Neoplastic disease

  1. What is the first step in the evaluation of a pulmonary nodule?
    Review of previous imaging studies
  2. A pulmonary nodule that does not show enhancement on CT and/or PET scanning is likely, what?
  3. After smoking cessaton, what happens to the risk of lung cancer?
    After smoking cessation, the risk of lung cancer decreases for about 15 years and then it remains about twice that of a never-smoker.
  4. What are the three most important factors in the treatment and prognosis of lung cancer?
    • cell type
    • cancer stage
    • performance status of the patient.
  5. What is the treatment fo Stages I or II NSCLC?
    • Surgical resection whenever possible
    • If the postoperative predicted FEV1 and DLCO are greater than 40%, surgery is generally well tolerated.
  6. What is a cost effective procedure for preop staging of pts with known or suspected NSCLC?
    PET scanning (or integrated CT-PET) is cost effective for preoperative staging of patients with known or suspected non–small cell lung cancer
  7. In staging lung cancer, what is an accurate alternative to mediastinoscopy?
    Endoscopic ultrasound-guided needle aspiration through either the trachea or esophagus
  8. What is a solitary pulmonary nodule?
    A solitary pulmonary nodule is defined as a nodular opacity that is up to 3 cm in diameter and surrounded by normal lung and not associated with lymphadenopathy.
  9. What is the most important feature that increases the likelihood that a nodule is malignant?
    size of the nodule
  10. What autoantibodies point to paraneoplastic neurologic syndromes associated with lung cancer?
    • Paraneoplastic neurologic syndromes are thought to be immune-mediated based on the identification of various autoantibodies, most commonly antineuronal nuclear antibodies ANNA-1 (formerly anti-Hu), ANNA-2 (formerly anti-Ri), and ANNA-3. Purkinje cell cytoplasmic antibodies include PCA1 (formerly anti-Yo) and PCA2.
    • The finding of a paraneoplastic autoantibody in a patient presenting with a neurologic syndrome should expedite the evaluation for malignancy
  11. When is brachytherapy used in the treatment of lung cancer?
    Brachytherapy is the intraluminal application of radiation and is generally used in patients who have previously received maximal doses of external-beam radiation.
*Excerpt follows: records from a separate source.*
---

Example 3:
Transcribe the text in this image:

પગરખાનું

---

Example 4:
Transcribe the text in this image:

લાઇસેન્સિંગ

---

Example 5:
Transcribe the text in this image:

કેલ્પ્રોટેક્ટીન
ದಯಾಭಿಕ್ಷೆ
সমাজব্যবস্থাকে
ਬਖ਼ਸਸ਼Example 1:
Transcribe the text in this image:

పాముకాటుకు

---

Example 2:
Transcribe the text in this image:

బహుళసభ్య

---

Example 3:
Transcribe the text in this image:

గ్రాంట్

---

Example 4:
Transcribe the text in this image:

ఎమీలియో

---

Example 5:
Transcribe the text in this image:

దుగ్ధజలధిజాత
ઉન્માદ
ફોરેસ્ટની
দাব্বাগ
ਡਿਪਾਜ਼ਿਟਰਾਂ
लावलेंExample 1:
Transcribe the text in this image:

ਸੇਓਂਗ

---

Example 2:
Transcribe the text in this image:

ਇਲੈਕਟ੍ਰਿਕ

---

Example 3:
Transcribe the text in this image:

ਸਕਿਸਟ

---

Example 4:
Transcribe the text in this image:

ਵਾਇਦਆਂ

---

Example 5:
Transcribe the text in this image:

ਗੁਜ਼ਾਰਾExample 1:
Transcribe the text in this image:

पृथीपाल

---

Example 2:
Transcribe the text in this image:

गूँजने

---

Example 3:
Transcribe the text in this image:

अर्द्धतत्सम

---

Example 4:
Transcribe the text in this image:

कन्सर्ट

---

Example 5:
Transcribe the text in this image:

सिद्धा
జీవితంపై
Brachytherapy is appropriate for both intrinsic and extrinsic malignant airway obstruction when functioning lung may be maintained or regained by achieving airway patency. Response rates range from 30% to 80%, with success more likely in patients who had a favorable response to previous external-beam radiation. Hemorrhage or fistula formations are the most frequent complications
  12. What is the therapy of choice for bronchial carcinoid tumors?
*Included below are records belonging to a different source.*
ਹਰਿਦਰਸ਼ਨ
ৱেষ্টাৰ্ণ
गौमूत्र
    The 5-year survival rate for patients with atypical carcinoid tumors is approximately 60% to 70%, and, when feasible, surgery is the therapy of choice.
  13. What is the usual approach to metastatic neoplasms to the lung?
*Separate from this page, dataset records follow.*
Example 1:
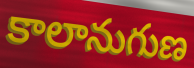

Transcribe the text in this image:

కాలానుగుణ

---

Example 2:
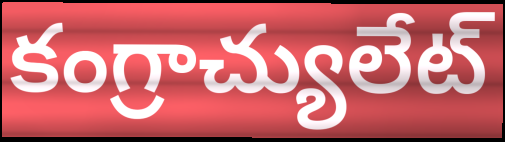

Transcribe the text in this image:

కంగ్రాచ్యులేట్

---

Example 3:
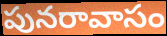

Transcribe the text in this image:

పునరావాసం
    Depending on the size and location of the nodules, a diagnosis may be obtained by transthoracic needle aspiration or bronchoscopy. Surgical resection may be appropriate for a solitary pulmonary metastasis when evidence of other sites of metastatic disease have been excluded.
  14. What paraneoplastic processes are associated with thymomas?
    Thymoma is associated with various paraneoplastic effects, the most common being myasthenia gravis (Figure 12 ). Approximately 35% to 50% of patients with a thymoma have myasthenia gravis, and approximately 15% of patients with myasthenia gravis have a thymoma. Other paraneoplastic syndromes associated with thymoma include pure red cell aplasia and hypogammaglobulinemia.
  15. What are the possible etiology of masses in the anterior mediastinum?
    Thyroid (or parathyroid) tumors, Thymoma (or thymic carcinoma), Teratoma (or germ cell tumors), Thomas Hodgkin disease, and T-cell lymphoma.